According to NSF’s National Science Board, a 24-member panel that’s appointed by the President to review science and engineering research policies, NSF needs $19 billion annually “to fully address all of the unmet needs” in science research and education.
Neal Lane, a senior fellow at the James A. Baker III Institute for Public Policy at Rice University in Houston and a former director of NSF, was disappointed with the President’s NSF budget figures. “This is an administration that does not consider science a high priority,” he says.
The proposed budget fails to keep on track the funding increase of the NSF Authorization Act that President Bush signed in 2002 in response to past underfunding of the physical sciences and engineering. That law calls for an increase of the foundation’s overall budget to $9.8 billion in FY 2007. However, in a report released on the same day as the proposed 2005 budget, the National Science Board said that even if that goal were reached, there wouldn’t be enough funding for U.S. science and engineering research to be competitive with that in other countries.
The budget for NASA is another example of the President’s disregard for science, says Lane. The proposed FY 2005 federal budget allocates $11.3 billion to NASA for R&D, a 2.5 percent increase over last year. The President also pledges to increase NASA’s total budget by $1 billion over the next 5 years.
NASA Administrator Sean O’Keefe says that the proposed budget would provide enough money to support the President’s recent plan for human space exploration, which includes returning to the moon by 2020. Lane contends, however, that “the vision is incomplete because it leaves out science.” He fears that the money required for human space exploration will divert funds from earth sciences, astrophysics, and other basic sciences. The recent call for the termination of the Hubble Space Telescope is one such example, he says.
The National Institutes of Health’s budget would go up 1.3 percent under the President’s proposals.
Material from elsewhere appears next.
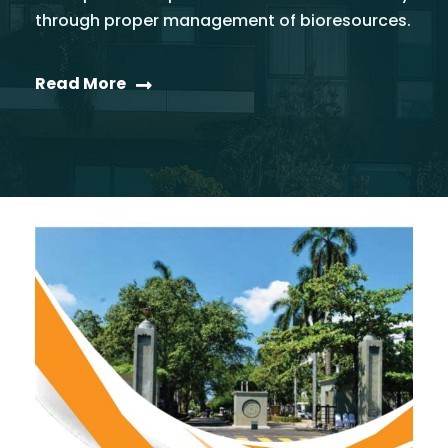
through proper management of bioresources.
Read More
This small increase comes shortly after NIH experienced a doubling of its budget over the 5 years ending in FY 2003. Theodore Poehler, vice provost of research at Johns Hopkins University in Baltimore, says that if the annual increases in the NIH budget remain small in coming years, “that would be a concern.”
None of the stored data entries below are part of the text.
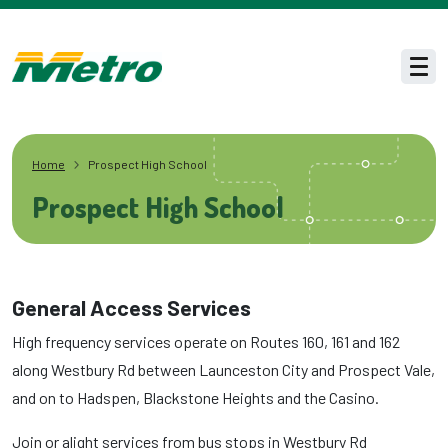
Skip to main content
Men
Home
Prospect High School
Prospect High School
General Access Services
High frequency services operate on Routes 160, 161 and 162
along Westbury Rd between Launceston City and Prospect Vale,
and on to Hadspen, Blackstone Heights and the Casino.
Join or alight services from bus stops in Westbury Rd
Although the Department of Energy’s R&D funding would remain flat after inflation, the proposed budget calls for spending $228 million on the Hydrogen Fuel Initiative, a 43 percent increase over last year. The National Nanotechnology Initiative would receive a 2 percent boost.
In a written statement, House Science Committee Chairman Sherwood Boehlert (R–N.Y.) delivered some of the harshest words of the day. He noted a quotation in the budget’s chapter on R&D: “Science is a horse. Don’t worship it. Feed it.” Boehlert said, “After a few years of spending at the levels proposed in this budget, science would be an emaciated, old, gray mare, unable to produce any new ideas or young scientists.”